## TO DO
Copy the listing below in full, exactly as given.

## EXTRACTED INFORMATION
--

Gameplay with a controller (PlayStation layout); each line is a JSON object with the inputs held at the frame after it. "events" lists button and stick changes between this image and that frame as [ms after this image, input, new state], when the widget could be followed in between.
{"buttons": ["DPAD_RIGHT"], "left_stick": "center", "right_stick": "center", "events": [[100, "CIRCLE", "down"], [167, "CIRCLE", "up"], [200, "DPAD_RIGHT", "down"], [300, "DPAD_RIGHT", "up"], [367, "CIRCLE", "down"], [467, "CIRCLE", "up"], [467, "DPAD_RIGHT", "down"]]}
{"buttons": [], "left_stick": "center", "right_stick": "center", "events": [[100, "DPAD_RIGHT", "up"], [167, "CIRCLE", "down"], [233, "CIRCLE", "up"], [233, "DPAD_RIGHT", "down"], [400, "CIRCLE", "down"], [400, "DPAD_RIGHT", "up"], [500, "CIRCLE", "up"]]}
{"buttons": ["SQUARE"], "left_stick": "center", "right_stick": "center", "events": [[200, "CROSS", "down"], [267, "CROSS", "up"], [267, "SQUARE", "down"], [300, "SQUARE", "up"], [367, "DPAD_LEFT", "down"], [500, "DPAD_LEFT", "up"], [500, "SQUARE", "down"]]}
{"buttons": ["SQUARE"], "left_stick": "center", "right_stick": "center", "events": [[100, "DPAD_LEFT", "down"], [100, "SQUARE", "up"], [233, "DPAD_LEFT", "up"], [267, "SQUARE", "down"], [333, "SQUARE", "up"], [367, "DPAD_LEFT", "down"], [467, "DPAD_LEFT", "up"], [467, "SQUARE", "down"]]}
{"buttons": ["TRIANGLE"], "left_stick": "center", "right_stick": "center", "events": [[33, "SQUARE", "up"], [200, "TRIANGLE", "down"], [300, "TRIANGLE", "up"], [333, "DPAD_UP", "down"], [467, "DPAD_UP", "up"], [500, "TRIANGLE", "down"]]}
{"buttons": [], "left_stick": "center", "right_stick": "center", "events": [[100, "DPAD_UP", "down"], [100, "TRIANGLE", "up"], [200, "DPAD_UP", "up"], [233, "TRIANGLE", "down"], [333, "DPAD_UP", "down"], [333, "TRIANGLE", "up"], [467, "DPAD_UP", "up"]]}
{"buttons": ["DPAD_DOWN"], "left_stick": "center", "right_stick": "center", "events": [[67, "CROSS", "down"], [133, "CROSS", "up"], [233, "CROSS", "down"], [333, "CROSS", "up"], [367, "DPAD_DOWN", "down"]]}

--

## TASK OUTPUT
Gameplay with a controller (PlayStation layout); each line is a JSON object with the inputs held at the frame after it. "events" lists button and stick changes between this image and that frame as [ms after this image, input, new state], when the widget could be followed in between.
{"buttons": ["DPAD_RIGHT"], "left_stick": "center", "right_stick": "center", "events": [[100, "CIRCLE", "down"], [167, "CIRCLE", "up"], [200, "DPAD_RIGHT", "down"], [300, "DPAD_RIGHT", "up"], [367, "CIRCLE", "down"], [467, "CIRCLE", "up"], [467, "DPAD_RIGHT", "down"]]}
{"buttons": [], "left_stick": "center", "right_stick": "center", "events": [[100, "DPAD_RIGHT", "up"], [167, "CIRCLE", "down"], [233, "CIRCLE", "up"], [233, "DPAD_RIGHT", "down"], [400, "CIRCLE", "down"], [400, "DPAD_RIGHT", "up"], [500, "CIRCLE", "up"]]}
{"buttons": ["SQUARE"], "left_stick": "center", "right_stick": "center", "events": [[200, "CROSS", "down"], [267, "CROSS", "up"], [267, "SQUARE", "down"], [300, "SQUARE", "up"], [367, "DPAD_LEFT", "down"], [500, "DPAD_LEFT", "up"], [500, "SQUARE", "down"]]}
{"buttons": ["SQUARE"], "left_stick": "center", "right_stick": "center", "events": [[100, "DPAD_LEFT", "down"], [100, "SQUARE", "up"], [233, "DPAD_LEFT", "up"], [267, "SQUARE", "down"], [333, "SQUARE", "up"], [367, "DPAD_LEFT", "down"], [467, "DPAD_LEFT", "up"], [467, "SQUARE", "down"]]}
{"buttons": ["TRIANGLE"], "left_stick": "center", "right_stick": "center", "events": [[33, "SQUARE", "up"], [200, "TRIANGLE", "down"], [300, "TRIANGLE", "up"], [333, "DPAD_UP", "down"], [467, "DPAD_UP", "up"], [500, "TRIANGLE", "down"]]}
{"buttons": [], "left_stick": "center", "right_stick": "center", "events": [[100, "DPAD_UP", "down"], [100, "TRIANGLE", "up"], [200, "DPAD_UP", "up"], [233, "TRIANGLE", "down"], [333, "DPAD_UP", "down"], [333, "TRIANGLE", "up"], [467, "DPAD_UP", "up"]]}
{"buttons": ["DPAD_DOWN"], "left_stick": "center", "right_stick": "center", "events": [[67, "CROSS", "down"], [133, "CROSS", "up"], [233, "CROSS", "down"], [333, "CROSS", "up"], [367, "DPAD_DOWN", "down"]]}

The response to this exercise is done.